Sadly, out of all citizens who had to pay a bribe, only 3.6 percent reported their latest incident to an official institution capable of conducting an investigation or otherwise following up and acting on that report in 2019.

The low level of bribery reporting is largely explained by the fact that 51 percent of those who reported a bribery incident experienced either no follow-up, were discouraged from reporting or suffered negative consequences.

Worse still, 48 percent of adult Nigerians who refused to pay a bribe in the 12 months prior to the 2019 survey reported suffering negative consequences because of that refusal, although this share has decreased from the 56 percent found in the 2016 survey.

The 2019 survey reconfirmed that more than 90 percent of bribes in Nigeria are paid in cash and often in the context of direct contact between a citizen and a public official. This suggests that the expansion of digitalisation in public service delivery would help to limit opportunities for transactional corruption.

“Developing web-based and smartphone applications, numerous administrative procedures would not only increase in efficiency but also anonymise interactions between citizens and public officials, and thus reduce the likelihood of corruption,” the report said.

While the institutions within the criminal justice system, including specialised law enforcement agencies, have consistently shown improvements in terms of the prevalence of bribery, they remain the comparatively most affected by corruption.

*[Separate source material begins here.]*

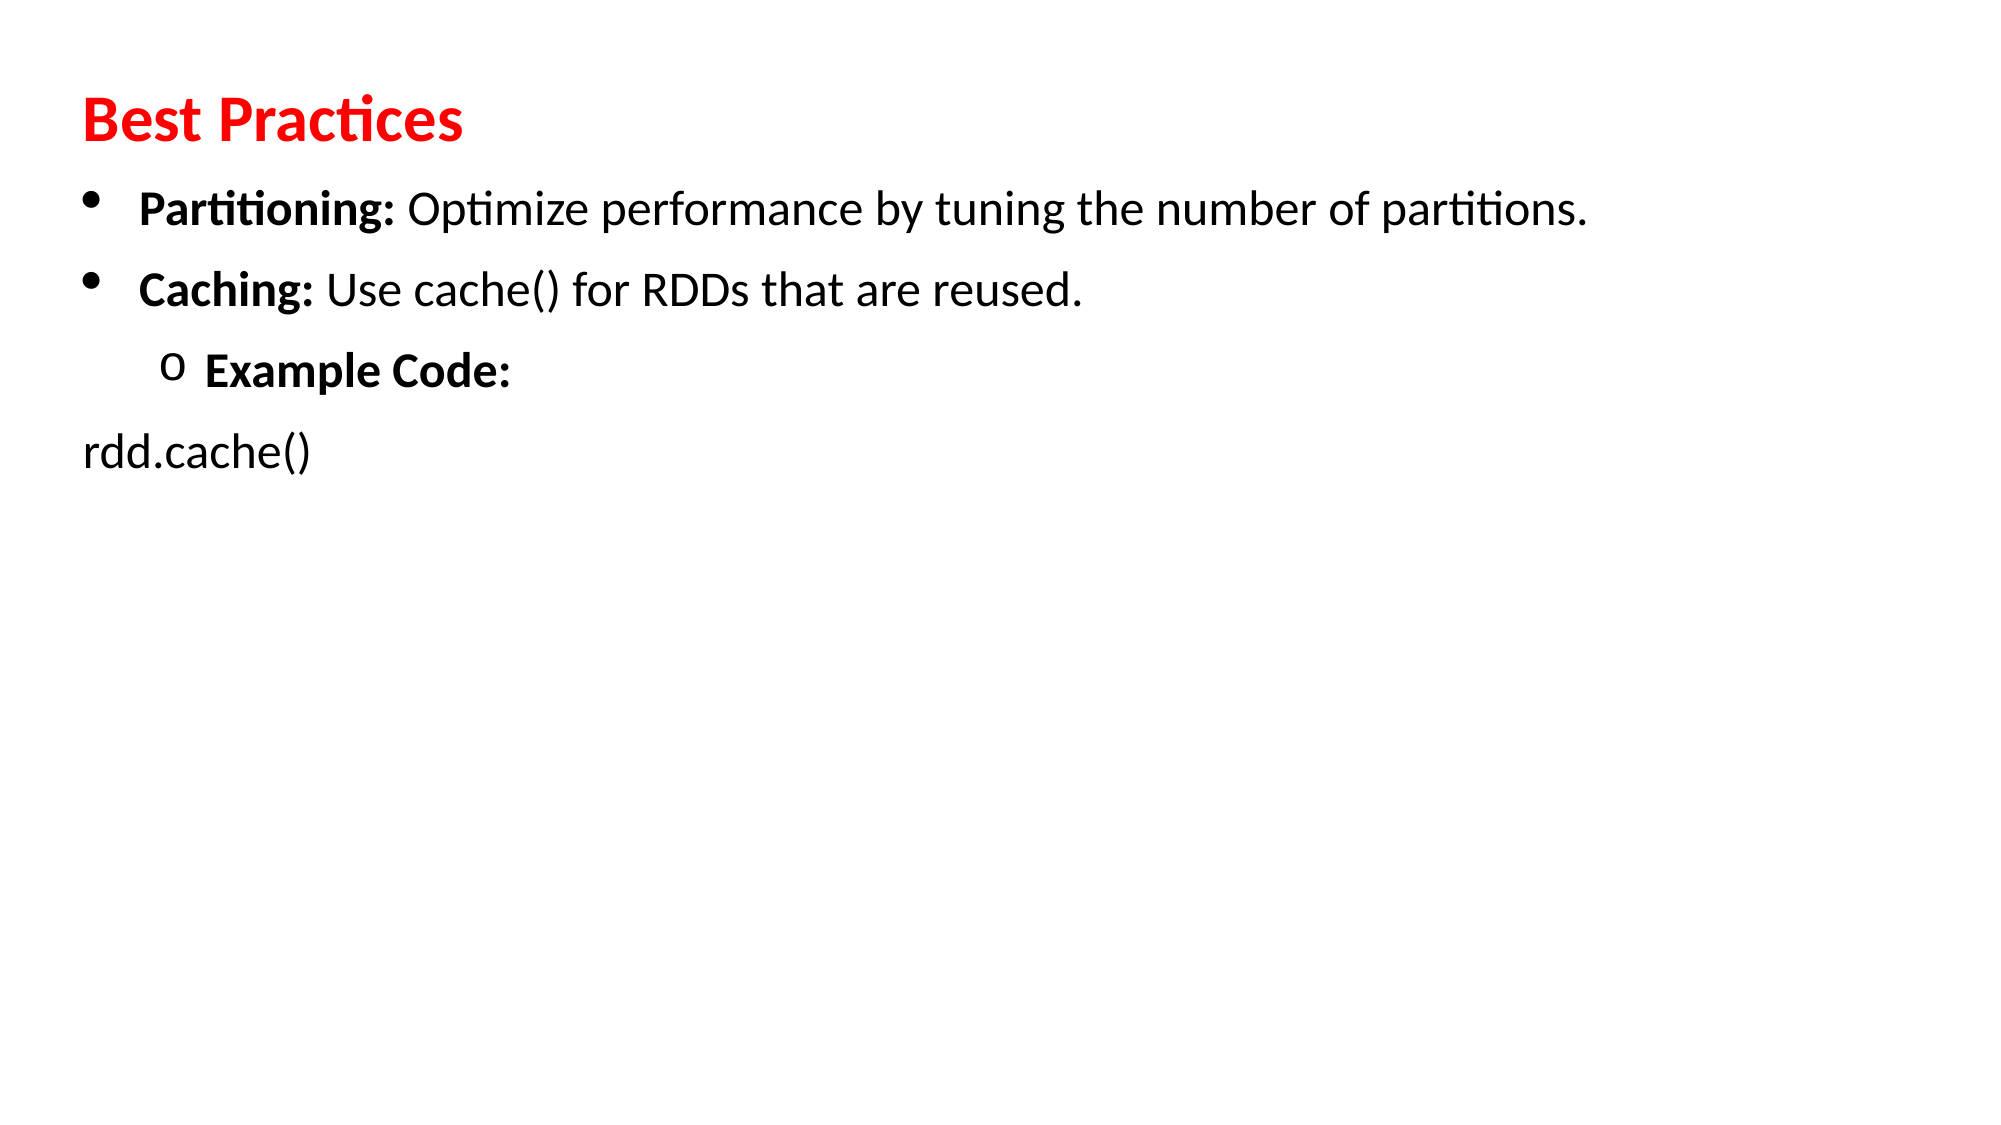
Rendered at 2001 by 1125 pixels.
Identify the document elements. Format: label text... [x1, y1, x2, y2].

This suggests that, while drawing strength from the gains made, the executive and the judiciary should redouble their efforts to prevent and counter corruption within those institutions. These include corruption risk assessments in the criminal justice system; mandatory professional ethics training upon entry into service and at subsequent stages, in particular for at-risk public officials; measures to increase the chances of detection of bribe-seeking behaviour; improvements to the complaint process within the individual institutions; and more drastic, reliably applied and transparent disciplinary measures.